Numba is a just-in-time Python compiler that can be used to speed up a wide range of scientific and other numerical applications. This tutorial is intended to provide an introduction to using Numba, and ways of understanding of the performance of Numba-compiled code.
This tutorial will provide an overview of Numba, a just-in-time Python compiler focused on numerical computing. Originally aimed at computations using Numpy arrays, it has been expanded to work with other Python types and can speed up computations that require more than just fast linear algebra operations. Numba targets both CPUs and CUDA GPUs by generating native code using the LLVM compiler infrastructure.

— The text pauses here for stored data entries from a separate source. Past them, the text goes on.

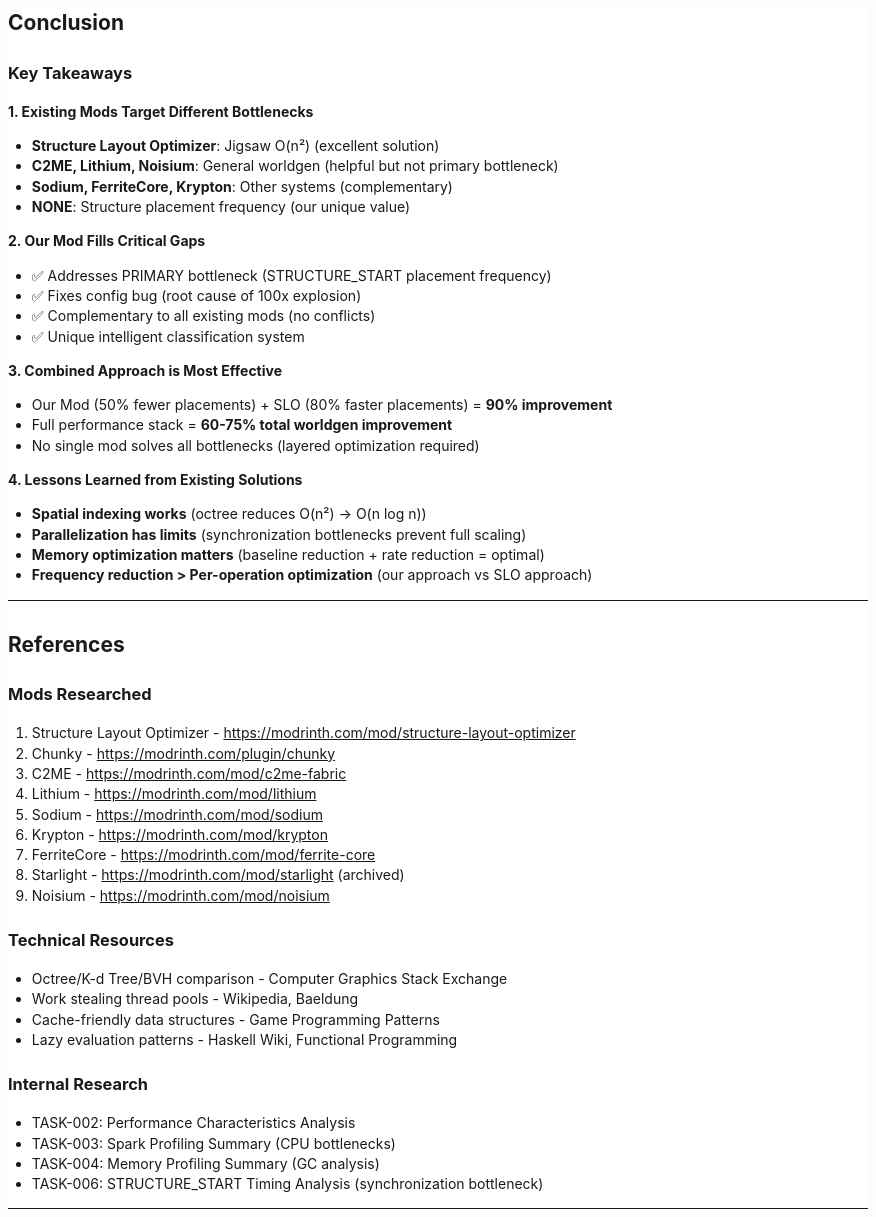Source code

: 
## Conclusion

### Key Takeaways

**1. Existing Mods Target Different Bottlenecks**
- **Structure Layout Optimizer**: Jigsaw O(n²) (excellent solution)
- **C2ME, Lithium, Noisium**: General worldgen (helpful but not primary bottleneck)
- **Sodium, FerriteCore, Krypton**: Other systems (complementary)
- **NONE**: Structure placement frequency (our unique value)

**2. Our Mod Fills Critical Gaps**
- ✅ Addresses PRIMARY bottleneck (STRUCTURE_START placement frequency)
- ✅ Fixes config bug (root cause of 100x explosion)
- ✅ Complementary to all existing mods (no conflicts)
- ✅ Unique intelligent classification system

**3. Combined Approach is Most Effective**
- Our Mod (50% fewer placements) + SLO (80% faster placements) = **90% improvement**
- Full performance stack = **60-75% total worldgen improvement**
- No single mod solves all bottlenecks (layered optimization required)

**4. Lessons Learned from Existing Solutions**
- **Spatial indexing works** (octree reduces O(n²) → O(n log n))
- **Parallelization has limits** (synchronization bottlenecks prevent full scaling)
- **Memory optimization matters** (baseline reduction + rate reduction = optimal)
- **Frequency reduction > Per-operation optimization** (our approach vs SLO approach)

---

## References

### Mods Researched
1. Structure Layout Optimizer - https://modrinth.com/mod/structure-layout-optimizer
2. Chunky - https://modrinth.com/plugin/chunky
3. C2ME - https://modrinth.com/mod/c2me-fabric
4. Lithium - https://modrinth.com/mod/lithium
5. Sodium - https://modrinth.com/mod/sodium
6. Krypton - https://modrinth.com/mod/krypton
7. FerriteCore - https://modrinth.com/mod/ferrite-core
8. Starlight - https://modrinth.com/mod/starlight (archived)
9. Noisium - https://modrinth.com/mod/noisium

### Technical Resources
- Octree/K-d Tree/BVH comparison - Computer Graphics Stack Exchange
- Work stealing thread pools - Wikipedia, Baeldung
- Cache-friendly data structures - Game Programming Patterns
- Lazy evaluation patterns - Haskell Wiki, Functional Programming

### Internal Research
- TASK-002: Performance Characteristics Analysis
- TASK-003: Spark Profiling Summary (CPU bottlenecks)
- TASK-004: Memory Profiling Summary (GC analysis)
- TASK-006: STRUCTURE_START Timing Analysis (synchronization bottleneck)

---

As there are different components of Numba that can be applied in different circumstances, this introduction aims to span the breadth of use cases rather than focusing on a single area in depth. This is in order to enable the selection of appropriate portions of code to use with Numba, and the correct selection of Numba's facilities in each case.

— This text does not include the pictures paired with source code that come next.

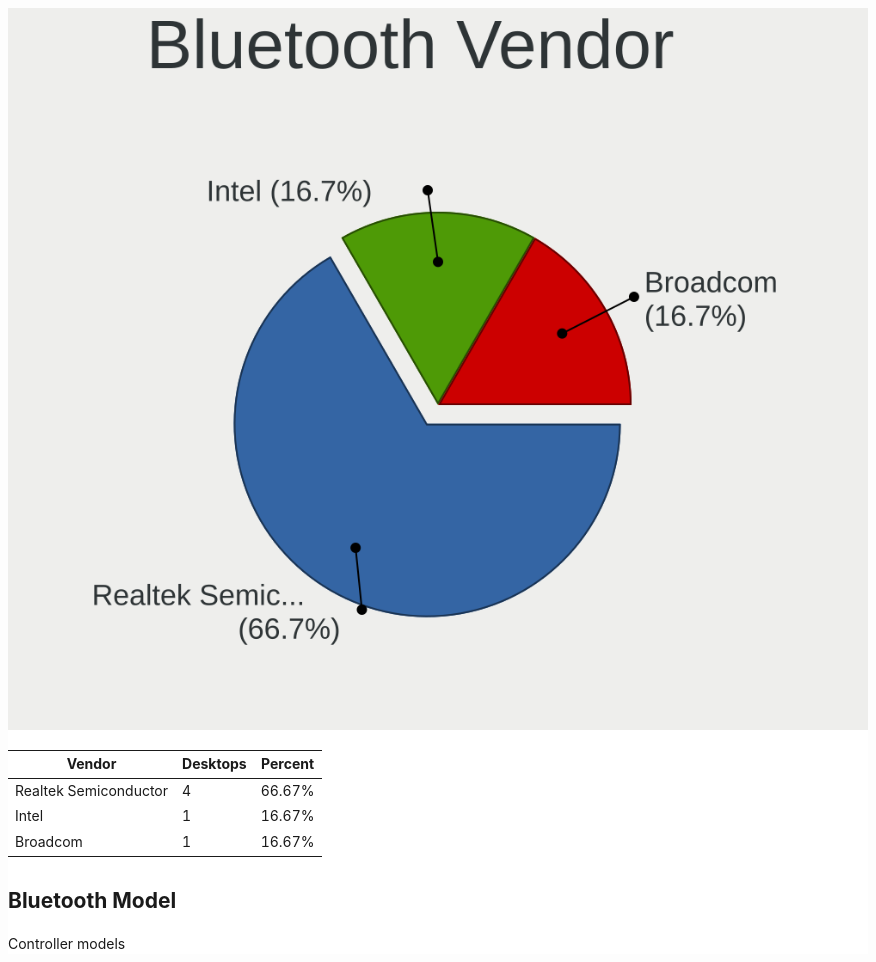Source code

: ![Bluetooth Vendor](./images/pie_chart/bt_vendor.svg)


| Vendor                | Desktops | Percent |
|-----------------------|----------|---------|
| Realtek Semiconductor | 4        | 66.67%  |
| Intel                 | 1        | 16.67%  |
| Broadcom              | 1        | 16.67%  |

Bluetooth Model
---------------

Controller models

Areas that will be covered include:
- An overview of the type system, with a view to understanding and overcoming typing issues,
- Compilation of Python functions using the @jit decorator,
- Creation of Numpy ufuncs in Python using the @vectorize decorator,
- Understanding and measuring the performance of Numba-compiled code,
- Debugging facilities in Numba.
This tutorial is intended for an audience of programmers and data scientists who have an interest in speeding up numerical routines, and people with a general interest in high-performance Python. In order to get started quickly, it is recommended that attendees install the Anaconda Python distribution or Miniconda, as this provides a robust mechanism for installing Numba on Linux, Mac OS X and Windows.